Assume $\{\alpha_1,\cdots\alpha_n\},\{\epsilon_1,\cdots,\epsilon_n\} $ are both orthonormal basis of Euclidean Space $V$. Consider the matrix $$A=(\cos\langle\alpha_i,\epsilon_j\rangle)_{n\times n}$$ $\langle\alpha_i,\epsilon_j\rangle$ denotes the angle between $\alpha_i,\epsilon_j$.
Prove 1. A is orthogonal. 2. Every orthogonal matrix can express as the form of $A$.

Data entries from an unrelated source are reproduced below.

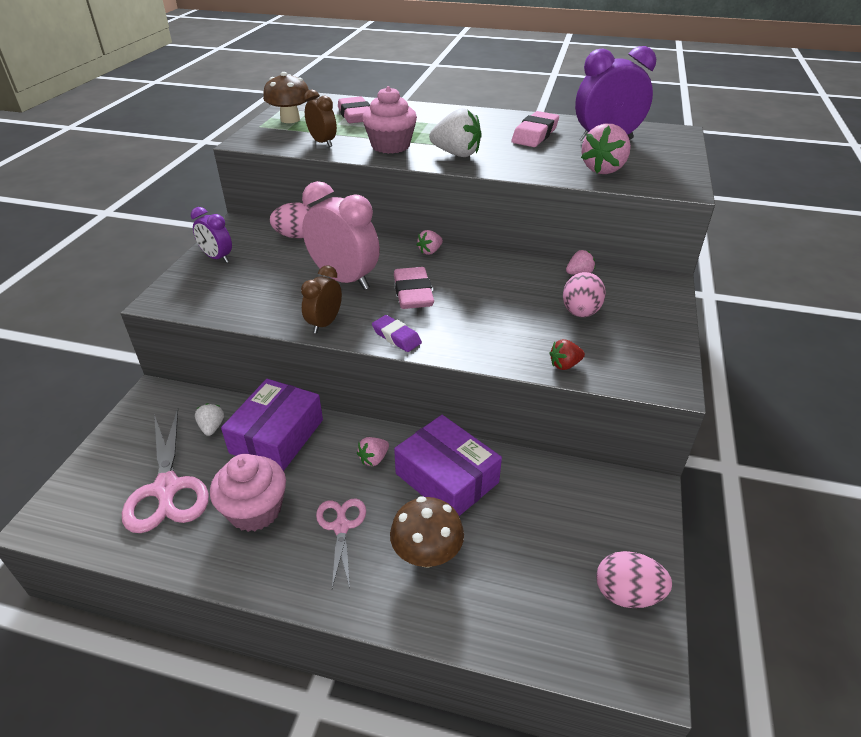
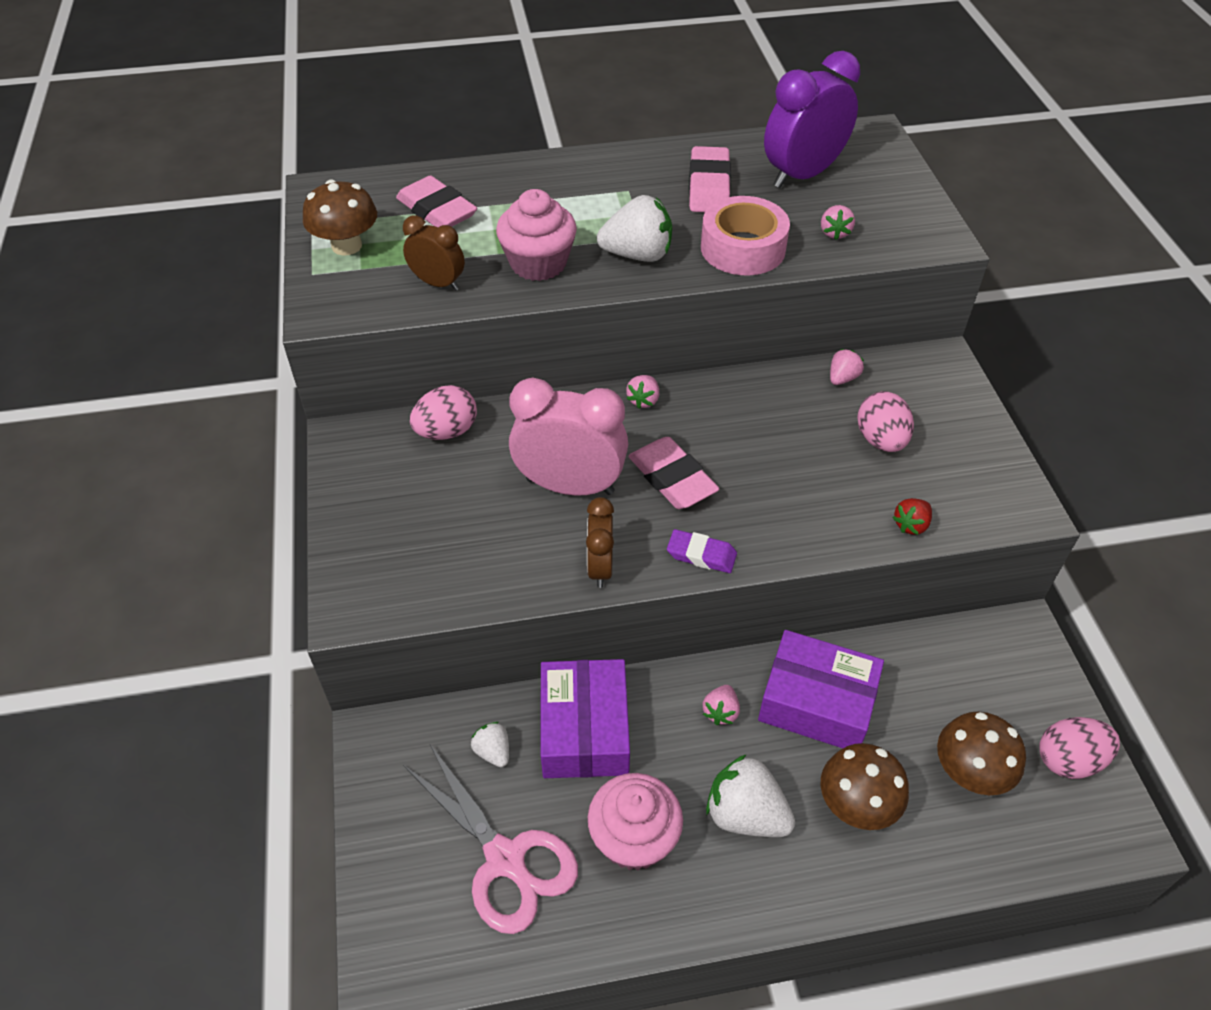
camera: 25 degrees left, 10 degrees up
purple clock [191,207,232,263] -> none
pink scissors [316,498,366,588] -> white strawberry [706,754,795,837]
pink strawberry [581,124,631,174] -> pink strawberry [821,205,855,240], size x0.53
none -> pink tape [701,196,790,275]
none -> brown mushroom [937,712,1026,795]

i.e prove $$\cos\langle\alpha_i,\epsilon_1\rangle\cdot \cos\langle\alpha_j,\epsilon_1\rangle+\cos\langle\alpha_i,\epsilon_2\rangle\cdot\cos\langle\alpha_j,\epsilon_2\rangle+\\ \cdots+\cos\langle\alpha_i,\epsilon_n\rangle\cdot\cos\langle\alpha_j,\epsilon_n\rangle=0$$ for $i\ne j$.
And
$$\cos\langle\alpha_i,\epsilon_1\rangle\cdot \cos\langle\alpha_j,\epsilon_1\rangle+\cos\langle\alpha_i,\epsilon_2\rangle\cdot\cos\langle\alpha_j,\epsilon_2\rangle+\\ \cdots+\cos\langle\alpha_i,\epsilon_n\rangle\cdot\cos\langle\alpha_j,\epsilon_n\rangle=1$$ for $i=j$.
How to deal with the sum?
Hint. The cosine of the angle between two unit vectors $u$ and $v$ is just their dot product, i.e. $u^Tv$. So, if $P$ is the augmented matrix containing the $\alpha_j$s as columns and $Q$ is the augmented matrix containing the $\varepsilon_j$s as columns, then $A=P^TQ$.
For the second part, take $Q=A$ with an appropriate $P$.